The FCC Just Made It Easier to Raise Your Cable Rates

In an unusual move, Chairman Tom Wheeler overrode opposition from his fellow Democrats.

A Comcast service van is shown on April 23, 2015 in Miami, Florida. (National Journal)

The Federal Communications Commission has quietly approved a proposal that could make it easier for major cable providers like Comcast to raise prices.

The decision is a rare win at the FCC for the cable industry, which has suffered a series of losses on net neutrality and other major issues under Chairman Tom Wheeler, himself a former cable lobbyist.

The FCC voted 3-to-2 Tuesday to limit the power of state and local regulators over cable TV packages and prices, according to agency officials. The agency declared that it will assume that there is "effective competition" for cable services nationwide.

Wheeler won support from the commission's two Republicans, but the two other Democrats opposed the decision, officials said. It is extremely unusual for an FCC chairman to side against the commissioners in his own party. A spokesperson for Wheeler declined to comment on the decision, which has not yet been made public.

A number of top congressional Democrats had urged Wheeler not to loosen the regulations on major cable companies, warning it could lead to higher prices for consumers to get access to news, sports, weather, and other programming.

"As the cable industry becomes increasingly concentrated, the Federal Communications Commission must maintain meaningful protections to ensure that American consumers have affordable access to the programming most relevant to them," Democratic Sens. Al Franken, Ed Markey, Bernie Sanders, Elizabeth Warren, and others wrote in a letter last month. "The FCC's proposal runs contrary to this important responsibility."

The FCC's own intergovernmental advisory committee had also recommended against the change.

Before the FCC's ruling, state and local utility regulators could cap the prices that cable providers charged for basic TV packages and equipment, require uniform rates in an area, and ensure that customers didn't have to buy extra tiers of programming to get access to premium channels. Cable providers could petition the FCC to escape those regulations, but only if they provided evidence that there was already effective competition in their area.

The FCC's decision shifts the burden to the local authorities to prove that competition is lacking to justify their regulations.

The cable industry argued that the process had become outdated since the rise of satellite television as a competitor to cable. The vast majority of cable providers were able to show that they faced effective competition, but only after dealing with FCC red tape.

"The record shows that the availability of multichannel competitive alternatives to cable, once limited to relative handful of communities, is now ubiquitous, and that there has been a significant decline in cable's share of multichannel video customers since the existing presumption was adopted more than two decades ago," the National Cable and Telecommunications Association wrote in a filing last month with the agency.
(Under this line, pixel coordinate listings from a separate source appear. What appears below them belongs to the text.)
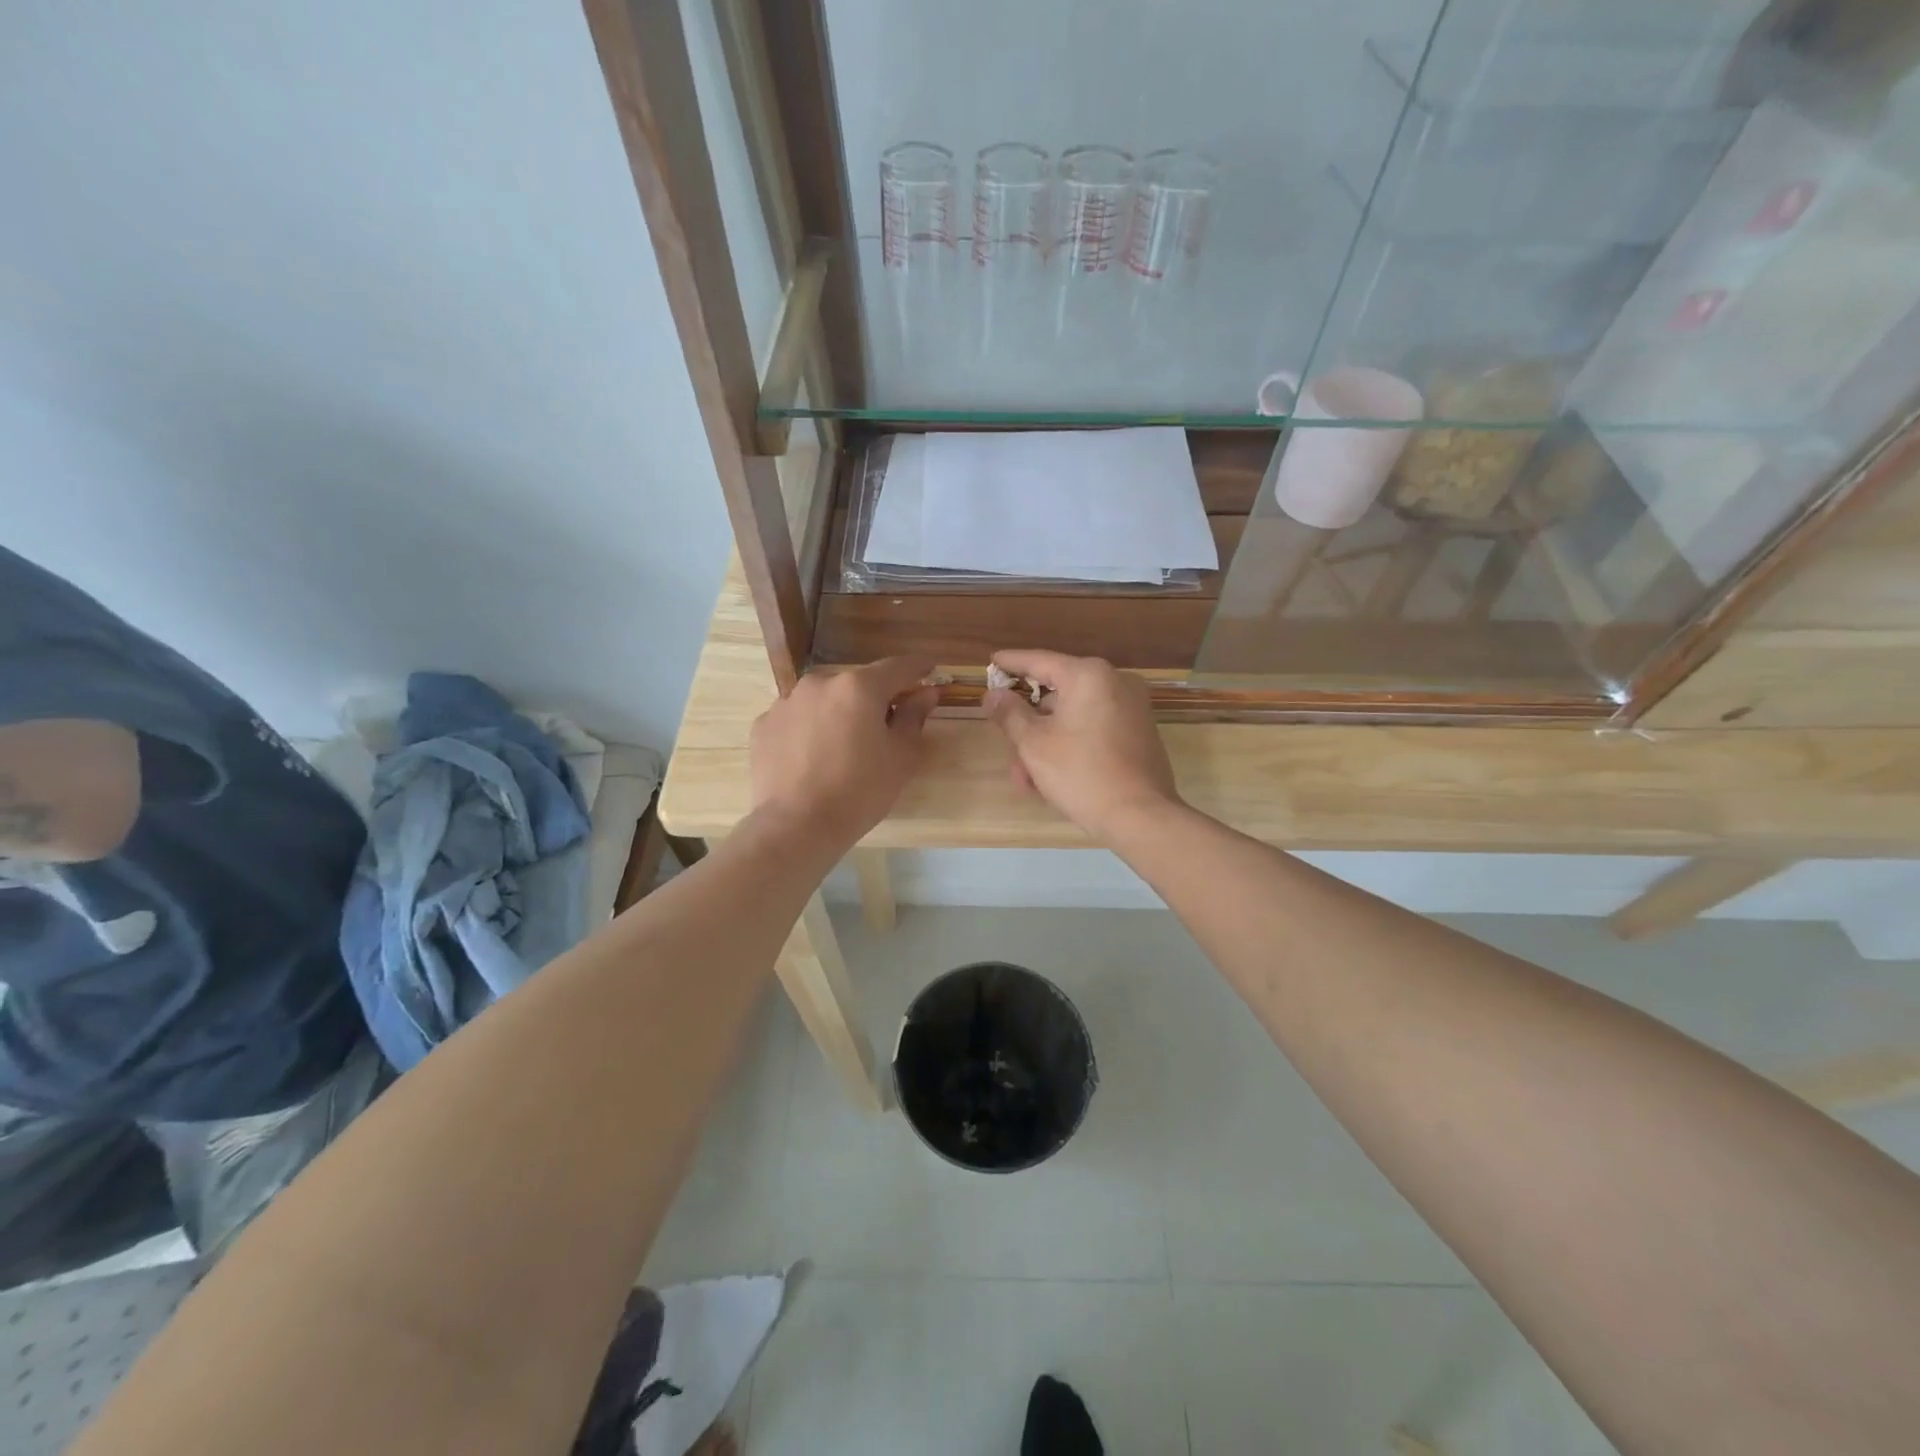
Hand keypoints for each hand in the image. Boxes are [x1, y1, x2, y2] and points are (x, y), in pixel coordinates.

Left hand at [749, 656, 938, 852]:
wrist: (796, 826)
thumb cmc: (859, 792)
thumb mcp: (901, 757)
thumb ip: (914, 717)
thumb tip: (926, 693)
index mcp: (859, 687)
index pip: (897, 667)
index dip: (918, 667)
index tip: (930, 668)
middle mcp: (820, 683)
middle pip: (857, 684)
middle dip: (874, 698)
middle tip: (885, 725)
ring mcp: (787, 702)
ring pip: (824, 700)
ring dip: (839, 713)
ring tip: (844, 746)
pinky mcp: (764, 725)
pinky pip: (798, 719)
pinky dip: (810, 729)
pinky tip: (813, 757)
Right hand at [984, 650, 1180, 843]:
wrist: (1141, 816)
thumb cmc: (1081, 774)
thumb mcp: (1034, 744)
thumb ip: (1010, 714)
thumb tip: (993, 695)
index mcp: (1088, 675)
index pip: (1039, 661)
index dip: (1011, 663)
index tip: (991, 662)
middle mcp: (1115, 681)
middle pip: (1057, 693)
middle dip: (1028, 723)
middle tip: (1005, 742)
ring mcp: (1132, 707)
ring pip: (1074, 716)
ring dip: (1046, 741)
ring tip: (1025, 778)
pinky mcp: (1140, 731)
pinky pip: (1094, 728)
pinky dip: (1071, 744)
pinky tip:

As part of a satellite-television law passed last year, Congress instructed the FCC to consider whether to assume that small cable operators face effective competition. The FCC went beyond that directive by applying the assumption to cable providers of all sizes. Democratic Commissioners Jessica Rosenworcel and Mignon Clyburn supported the decision to streamline the rules for small providers, officials said, but opposed the expansion to large providers.

The broadcast-television industry had fiercely lobbied against the change, fearing it could lead cable providers to shift local channels into pricier tiers.